(TEXTO DO DOCUMENTO):
Amigos – O verdadeiro crente recebe o título que caracteriza Abraão, “o pai dos fiéis”, chamado “amigo de Deus” (Isaías 41:8; Tiago 2:23). Esse título aparece em Lucas 12:4, em um contexto que menciona sofrimento. Os verdadeiros discípulos sempre foram considerados amigos por Cristo, mas agora Ele os declara solenemente como tal.

Tudo o que vos mando – O texto pode enfatizar a unidade do mandamento de Cristo (João 15:12), reforçando que a obediência ao que Ele ordena é a marca dessa amizade. [Westcott, aguardando revisão]

15 Já não vos chamo mais servos; porque o servo não sabe o que faz seu senhor; mas eu tenho vos chamado de amigos, porque tudo quanto ouvi de meu Pai eu tenho vos feito conhecer.

Comentário de Brooke Westcott

A relação do crente com Cristo, da qual surge sua relação com os outros crentes, não é essencialmente uma relação de serviço, mas de amor.

Já não vos chamo servos – Cristo não os chama mais de servos, pois agora revelou plenamente a si mesmo. Sob a Lei, a relação de Deus com seu povo era de Mestre e servo (compare com Mateus 10:24; parábolas como Mateus 13:27; 18:23; 22:4; 24:45; Marcos 13:34; Lucas 12:37; 14:17; 17:10; 19:13). Veja também João 13:16; 12:26.

Servos – Os discípulos, no entanto, ainda usavam esse título para si mesmos. O menor está incluído no maior (compare João 15:20).

Porque o servo não sabe o que faz seu senhor – O servo não tem conhecimento intuitivo do que seu senhor está fazendo. No momento da ação, não há comunhão ou entendimento entre senhor e servo. O servo é apenas um instrumento, não um participante consciente (compare com Romanos 7:15).

(AÇÕES NECESSÁRIAS):
1 – Resuma em duas frases o comentário bíblico acima.
2 – Por favor, reproduza sem alterações o trecho do comentário bíblico acima, começando em "Comentário de Brooke" e indo até "mas de amor.".

(DADOS EXTRAÍDOS):
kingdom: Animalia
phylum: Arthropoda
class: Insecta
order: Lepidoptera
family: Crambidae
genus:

(RESPOSTAS POR TAREFA):
1 – O verdadeiro crente recebe, como Abraão, o título de amigo de Deus, e Cristo declara solenemente seus discípulos como amigos, sendo a obediência ao que Ele ordena a marca dessa amizade. A relação do crente com Cristo não é de serviço, mas de amor: Cristo não os chama mais servos porque revelou plenamente a si mesmo, já que o servo não sabe o que faz seu senhor e é apenas um instrumento, não um participante consciente.

2 –
Comentário de Brooke Westcott

A relação do crente com Cristo, da qual surge sua relação com os outros crentes, não é essencialmente uma relação de serviço, mas de amor.